## TO-DO ITEM
Every line from the first one in the data below through the line holding "always easy to" is to be written out exactly, with the pictures omitted.

Records from a data source
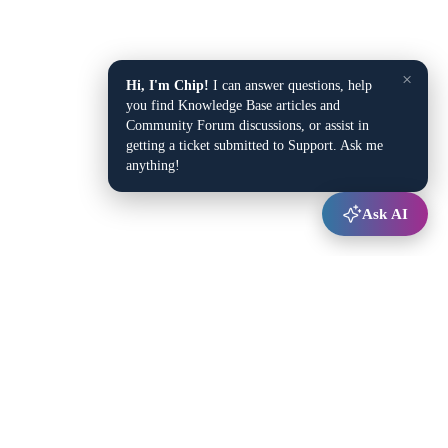
×
Hi, I'm Chip!
I can answer questions, help
you find Knowledge Base articles and
Community Forum discussions, or assist in
getting a ticket submitted to Support. Ask me
anything!
Ask AI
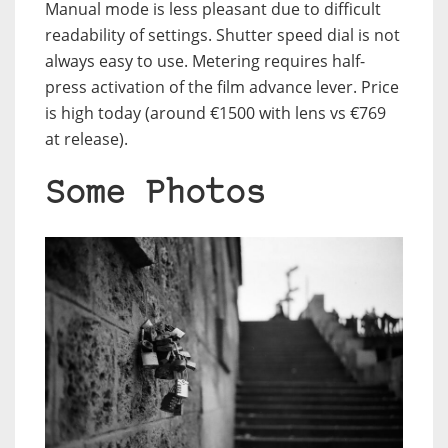
Manual mode is less pleasant due to difficult
readability of settings. Shutter speed dial is not
always easy to use. Metering requires half-
press activation of the film advance lever. Price
is high today (around €1500 with lens vs €769
at release).
Some Photos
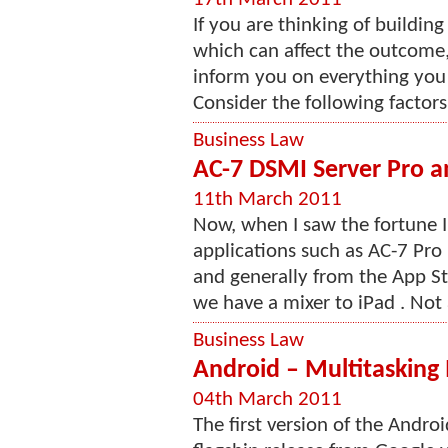
If you are thinking of buildin
which can affect the outcome,
inform you on everything you 
Consider the following factor
Business Law
AC-7 DSMI Server Pro an
11th March 2011
Now, when I saw the fortune 
applications such as AC-7 Pro 
and generally from the App Sto
we have a mixer to iPad . Not 
Business Law
Android – Multitasking
04th March 2011
The first version of the Andro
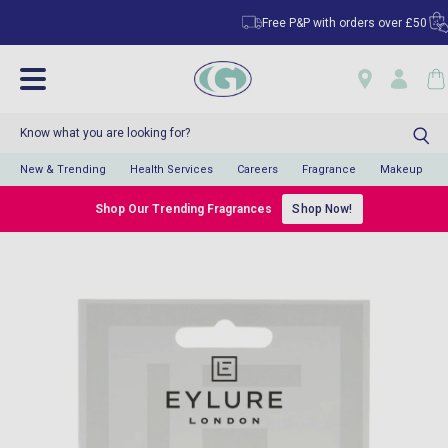
Free P&P with orders over £50
Cl
New & Trending
Health Services
Careers
Fragrance
Makeup
Shop Our Trending Fragrances
Shop Now!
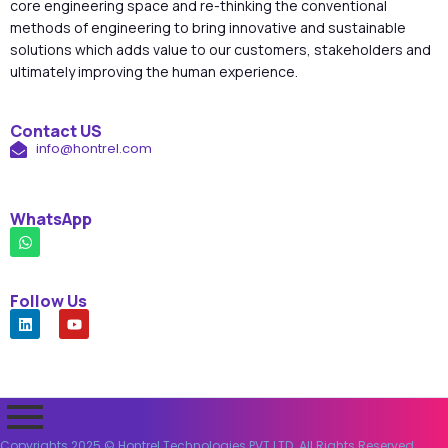
core engineering space and re-thinking the conventional
methods of engineering to bring innovative and sustainable
solutions which adds value to our customers, stakeholders and
ultimately improving the human experience.
Contact US
info@hontrel.com
WhatsApp
Follow Us
Copyrights 2025 © Hontrel Technologies PVT LTD. All Rights Reserved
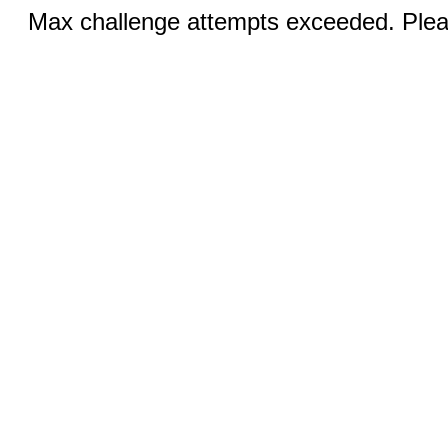
Max challenge attempts exceeded. Pleas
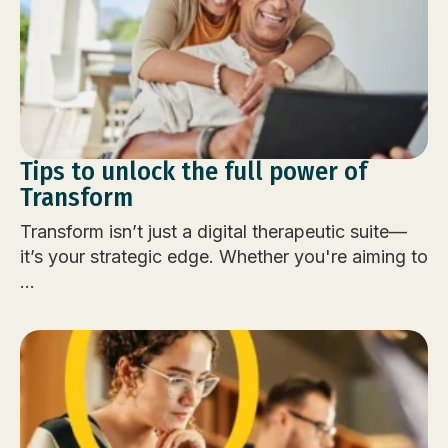
Tips to unlock the full power of
Transform
Transform isn’t just a digital therapeutic suite—
it’s your strategic edge. Whether you're aiming to
...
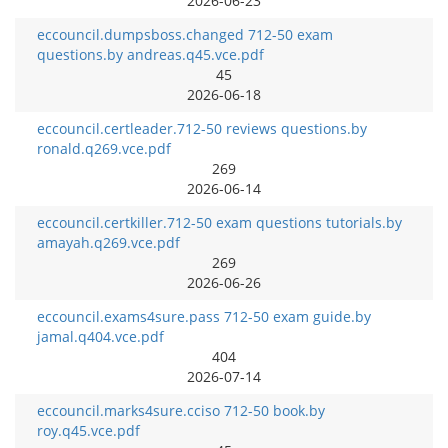
2026-06-23
eccouncil.dumpsboss.changed 712-50 exam
questions.by andreas.q45.vce.pdf
45
2026-06-18
eccouncil.certleader.712-50 reviews questions.by
ronald.q269.vce.pdf
269
2026-06-14
eccouncil.certkiller.712-50 exam questions tutorials.by
amayah.q269.vce.pdf
269
2026-06-26
eccouncil.exams4sure.pass 712-50 exam guide.by
jamal.q404.vce.pdf
404
2026-07-14
eccouncil.marks4sure.cciso 712-50 book.by
roy.q45.vce.pdf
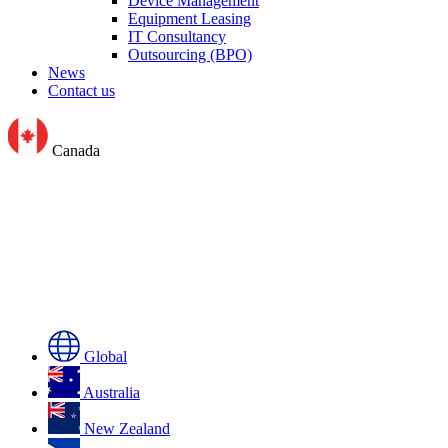
Device Management
Equipment Leasing
IT Consultancy
Outsourcing (BPO)
News
Contact us
Canada
Global
Australia
New Zealand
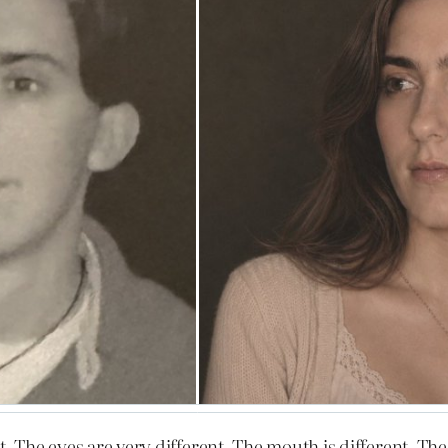
. The eyes are very different. The mouth is different. The 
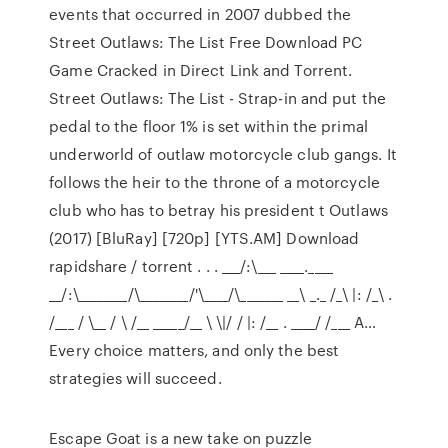
events that occurred in 2007 dubbed the
Street Outlaws: The List Free Download PC
Game Cracked in Direct Link and Torrent.
Street Outlaws: The List - Strap-in and put the
pedal to the floor 1% is set within the primal
underworld of outlaw motorcycle club gangs. It
follows the heir to the throne of a motorcycle
club who has to betray his president t Outlaws
(2017) [BluRay] [720p] [YTS.AM] Download
rapidshare / torrent . . . ___/:\___ ____.____
__/:\________/\________/'\____/\_______ __\ _._ /_\ |: /_\ .
/___ / \__ / \ /__ _____/__ \ \|/ / |: /__ . ____/ /___ A…
Every choice matters, and only the best
strategies will succeed.
Escape Goat is a new take on puzzle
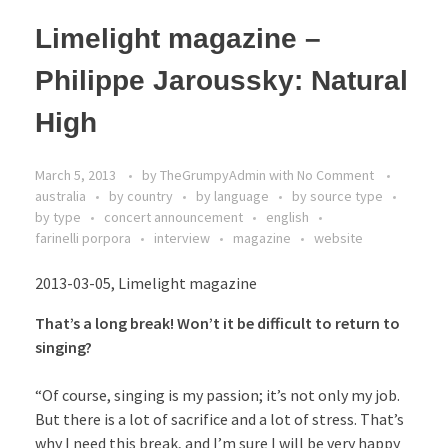
Limelight magazine –
Philippe Jaroussky: Natural
High
March 5, 2013
by
TheGrumpyAdmin
with
No Comment
australia
by country
by language
by source type
by type
concert announcement
english
farinelli porpora
interview
magazine
website
2013-03-05, Limelight magazine
That’s a long break! Won’t it be difficult to return to
singing?
“Of course, singing is my passion; it’s not only my job.
But there is a lot of sacrifice and a lot of stress. That’s
why I need this break, and I’m sure I will be very happy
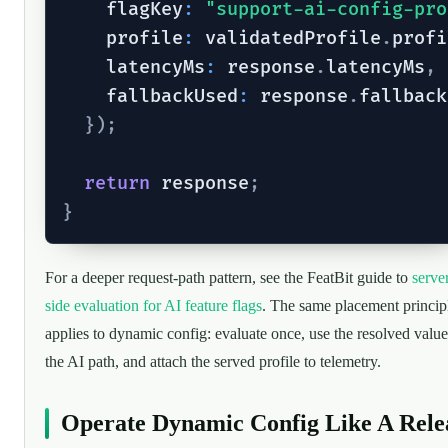
    flagKey
:
"support-ai-config-pro
    profile
:
 validatedProfile
.
profi
    latencyMs
:
 response
.
latencyMs
,
    fallbackUsed
:
 response
.
fallback
}
)
;
return
 response
;
}
For a deeper request-path pattern, see the FeatBit guide to
serve
side evaluation for AI feature flags
. The same placement princip
applies to dynamic config: evaluate once, use the resolved value
the AI path, and attach the served profile to telemetry.
Operate Dynamic Config Like A Rele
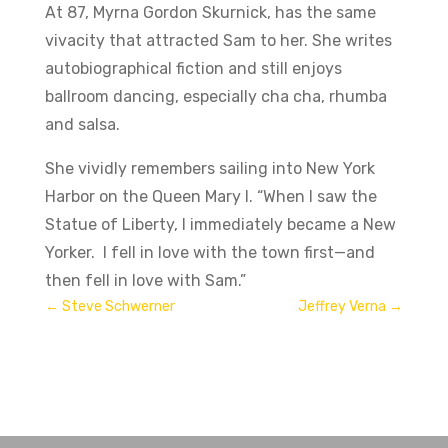
At 87, Myrna Gordon Skurnick, has the same
vivacity that attracted Sam to her. She writes
autobiographical fiction and still enjoys
ballroom dancing, especially cha cha, rhumba
and salsa.
She vividly remembers sailing into New York
Harbor on the Queen Mary I. “When I saw the
Statue of Liberty, I immediately became a New
Yorker. I fell in love with the town first—and
then fell in love with Sam.”
←
Steve Schwerner
Jeffrey Verna
→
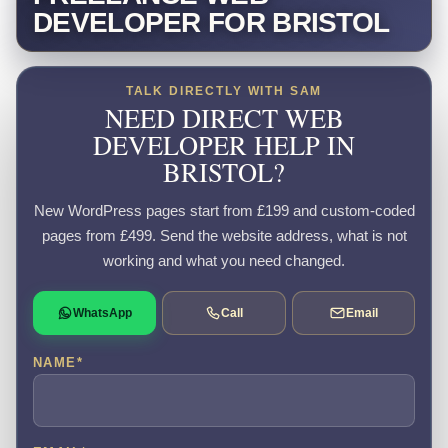
DEVELOPER FOR BRISTOL
TALK DIRECTLY WITH SAM
NEED DIRECT WEB
DEVELOPER HELP IN
BRISTOL?
New WordPress pages start from £199 and custom-coded
pages from £499. Send the website address, what is not
working and what you need changed.
WhatsApp
Call
Email
NAME
*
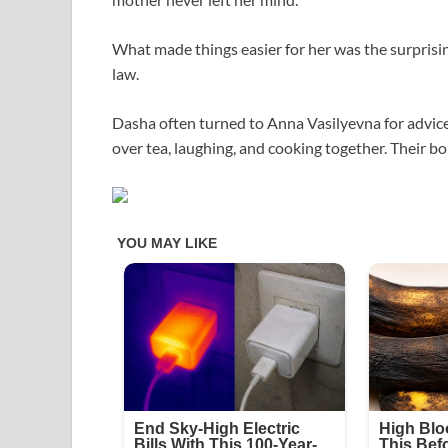
What made things easier for her was the surprisi
law.
Dasha often turned to Anna Vasilyevna for advic
over tea, laughing, and cooking together. Their b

## ANSWER FOR THIS EXERCISE
×
Hi, I'm Chip!
I can answer questions, help
you find Knowledge Base articles and
Community Forum discussions, or assist in
getting a ticket submitted to Support. Ask me
anything!
Ask AI
Manual mode is less pleasant due to difficult
readability of settings. Shutter speed dial is not
always easy to use. Metering requires half-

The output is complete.